The funding and resources are used to help teens talk to other teens about safe driving and address the leading cause of death for them, traffic crashes. The program is open to high schools in the counties with the most teen traffic fatalities and serious injuries.
Among the selected high schools are Careerline and Grand Haven in Ottawa County, Cass Tech in Detroit, De La Salle and Utica in Macomb County, and Eastern and Okemos in Ingham County.
Russell said that there were some excellent campaigns last year. “For example, Vandercook Lake High School in Jackson shot a video for the campaign, and they ran around the whole community, doing presentations and made it educational for both school students and community residents.”

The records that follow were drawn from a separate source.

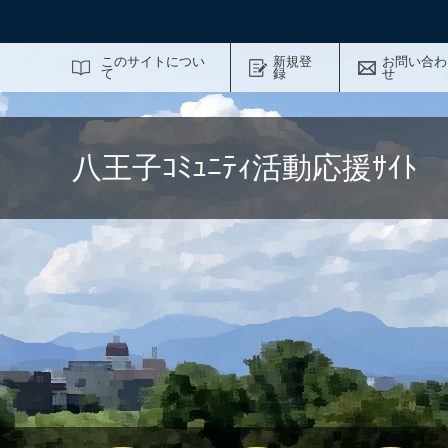
サイト内検索
このサイトについ
新規登
お問い合わ
て
録
せ
八王子ｺﾐｭﾆﾃｨ活動応援ｻｲ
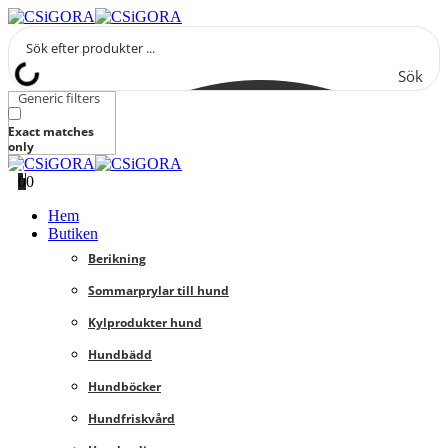
Sök
Generic filters
Exact matches
only
0
0
Hem
Butiken
Berikning
Sommarprylar till hund
Kylprodukter hund
Hundbädd
Hundböcker
Hundfriskvård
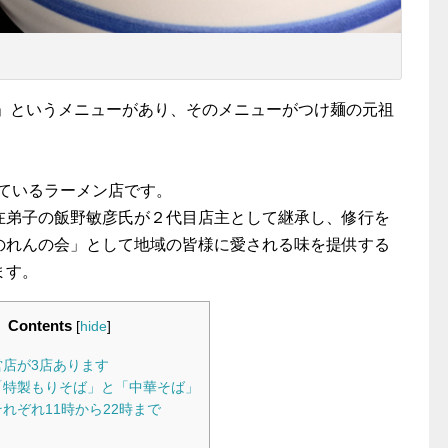
ば」というメニューがあり、そのメニューがつけ麺の元祖
。
れているラーメン店です。
在弟子の飯野敏彦氏が２代目店主として継承し、修行を
のれんの会」として地域の皆様に愛される味を提供する
ます。
Contents
[
hide
]
営店が3店あります
「特製もりそば」と「中華そば」
れぞれ11時から22時まで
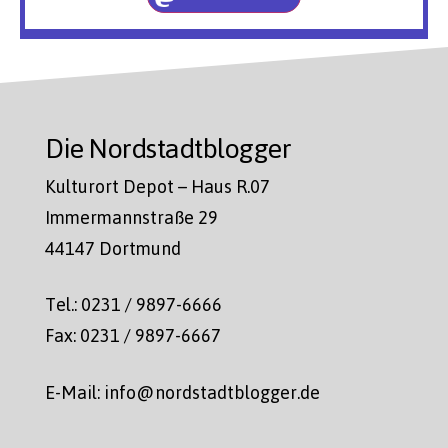
Die Nordstadtblogger
Kulturort Depot – Haus R.07
Immermannstraße 29
44147 Dortmund
Tel.: 0231 / 9897-6666
Fax: 0231 / 9897-6667
E-Mail: info@nordstadtblogger.de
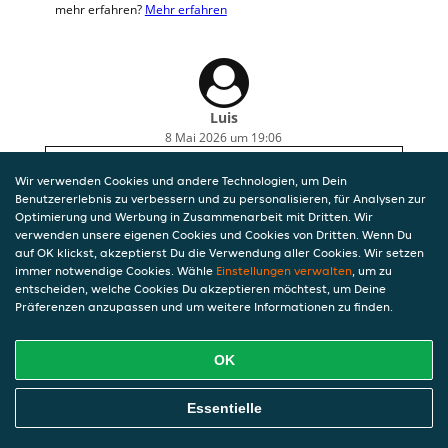
mehr erfahren?
Mehr erfahren
Luis
8 Mai 2026 um 19:06
soup was low quality, the price is ridiculous for
Wir verwenden Cookies und andere Technologien, um Dein
what you get.
Benutzererlebnis zu verbessern und zu personalisieren, für Analysen zur
Optimierung und Werbung in Zusammenarbeit mit Dritten. Wir
verwenden unsere eigenen Cookies und Cookies von Dritten. Wenn Du
auf OK klickst, akzeptierst Du die Verwendung aller Cookies. Wir setzen
immer notwendige Cookies. Wähle
Einstellungen verwalten
, um zu
entscheiden, welche Cookies Du akzeptieren möchtest, um Deine
Präferenzen anzupassen und um weitere Informationen zu finden.
OK
Essentielle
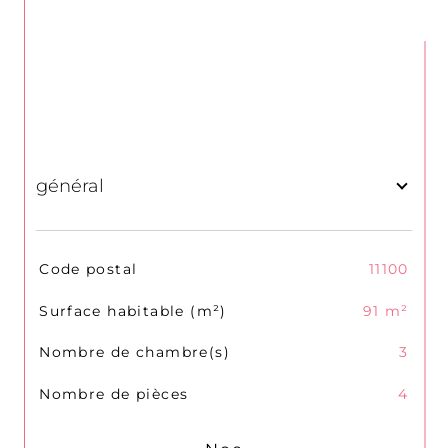
général
TRAD_SIROCCO_Caracteristique
Valeurs
Code postal
11100
Surface habitable (m²)
91 m²
Nombre de chambre(s)
3
Nombre de pièces
4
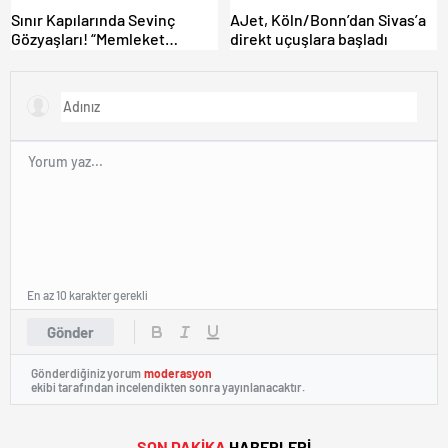
Sınır Kapılarında Sevinç
AJet, Köln/Bonn’dan Sivas’a
Gözyaşları! “Memleket
direkt uçuşlara başladı
Hasreti Bambaşka!
En az 10 karakter gerekli
Gönder
Gönderdiğiniz yorum
moderasyon
ekibi tarafından incelendikten sonra yayınlanacaktır.
SON DAKİKA
HABERLERİ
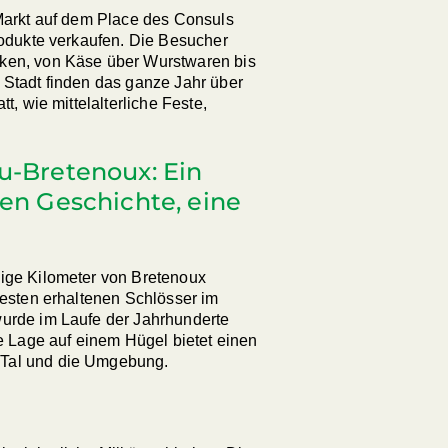
 Markt auf dem Place des Consuls
rodukte verkaufen. Die Besucher
ken, von Käse über Wurstwaren bis
 Stadt finden das ganze Jahr über
t, wie mittelalterliche Feste,
u-Bretenoux: Ein
hen Geschichte, eine
nige Kilometer von Bretenoux
besten erhaltenen Schlösser im
wurde im Laufe der Jahrhunderte
he Lage auf einem Hügel bietet einen
-Tal und die Umgebung.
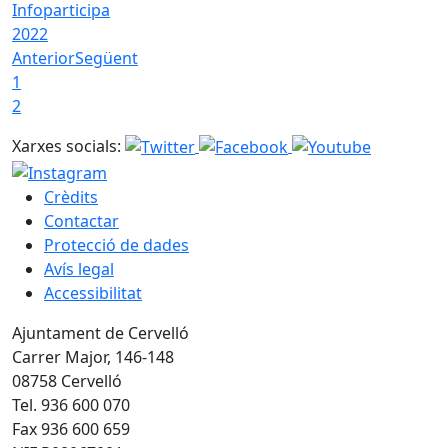
Infoparticipa
2022
Anterior
Següent
1
2
Xarxes socials:
Crèdits
Contactar
Protecció de dades
Avís legal
Accessibilitat
Ajuntament de Cervelló
Carrer Major, 146-148
08758 Cervelló
Tel. 936 600 070
Fax 936 600 659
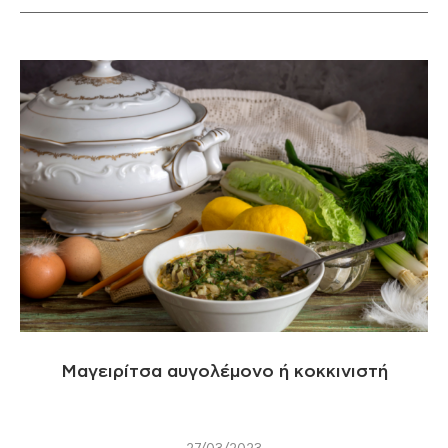
Μαγειρίτσα αυγολέμονο ή κοκκινιστή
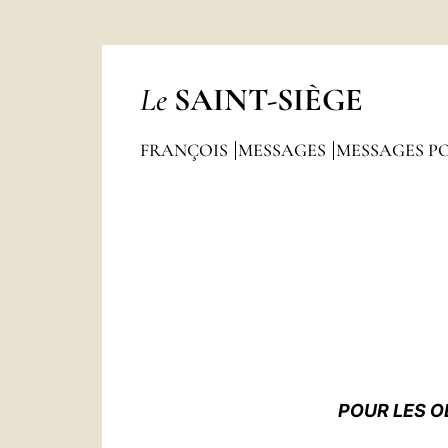
Le
SAINT-SIÈGE
FRANÇOIS
MESSAGES
MESSAGES P
POUR LES O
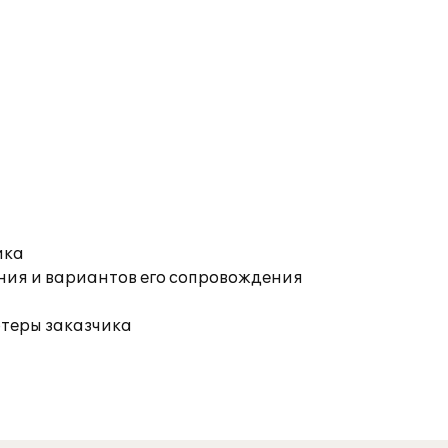
ика
ния и вариантов его сопровождения
ютеры заказчика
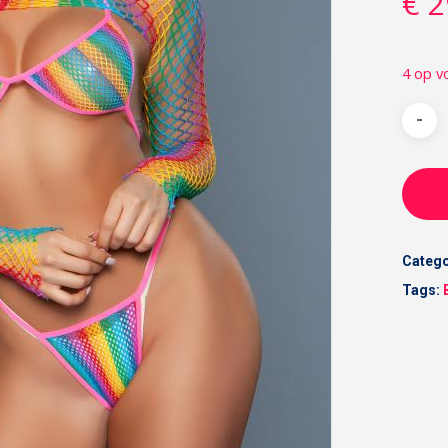
€
2
4 op v
Catego
Tags:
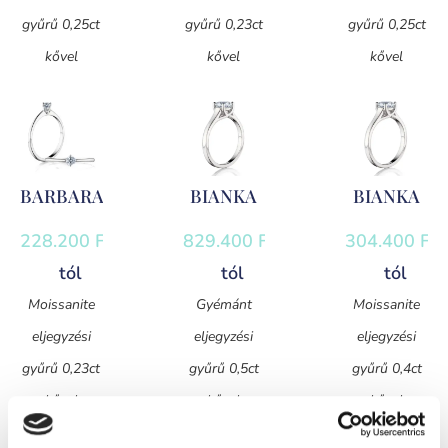
gyűrű 0,25ct
gyűrű 0,23ct
gyűrű 0,25ct
kővel
kővel
kővel
BARBARA
BIANKA
BIANKA
228.200
Ft
-
829.400
Ft
-
304.400
Ft
-
tól
tól
tól
Moissanite
Gyémánt
Moissanite
eljegyzési
eljegyzési
eljegyzési
gyűrű 0,23ct
gyűrű 0,5ct
gyűrű 0,4ct
kővel
kővel
kővel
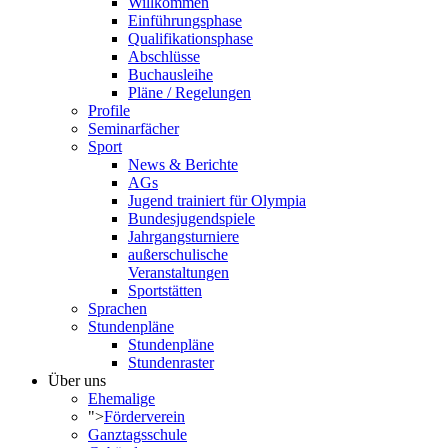
Willkommen
Einführungsphase
Qualifikationsphase
Abschlüsse
Buchausleihe
Pläne / Regelungen
Profile
Seminarfächer
Sport
News & Berichte
AGs
Jugend trainiert für Olympia
Bundesjugendspiele
Jahrgangsturniere
außerschulische
Veranstaltungen
Sportstätten
Sprachen
Stundenpläne
Stundenpläne
Stundenraster
Über uns
Ehemalige
">
Förderverein
Ganztagsschule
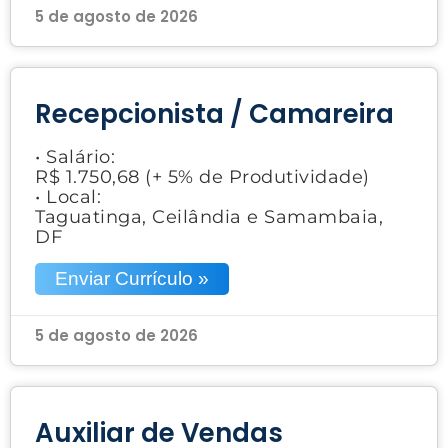
5 de agosto de 2026
Recepcionista / Camareira
• Salário:
R$ 1.750,68 (+ 5% de Produtividade)
• Local:
Taguatinga, Ceilândia e Samambaia,
DF
Enviar Currículo »
5 de agosto de 2026
Auxiliar de Vendas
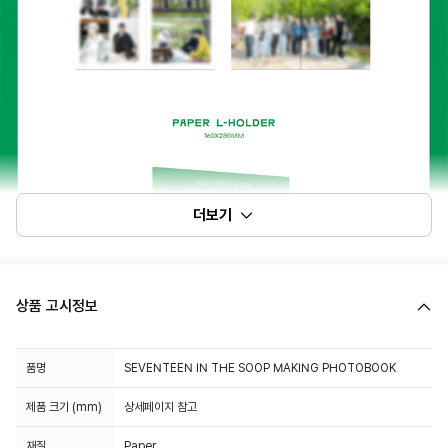
더보기
상품 고시정보
품명
SEVENTEEN IN THE SOOP MAKING PHOTOBOOK
제품 크기 (mm)
상세페이지 참고
재질
Paper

According to Russell, schools determined to have the top campaigns after a series of activities are eligible to send students to a free hands-on driving clinic with professional instructors and drive the newest Ford cars.
During the day-long ride-and-drive events, students get behind the wheel and negotiate driving courses designed to teach critical skills such as hazard recognition, accident avoidance, vehicle handling, skid control and speed management. The trainings are sponsored by Ford Driving Skills for Life.
Cain said that 27 of the 34 participating high schools selected distracted driving as the focus of their campaign.
“The campaign topics highlight that students are aware that the distracted driving is the biggest traffic safety issue. Information on the reality of how dangerous distracted driving can be, tips for being good passengers and pledges not to text while driving will be included in the campaign,” she said.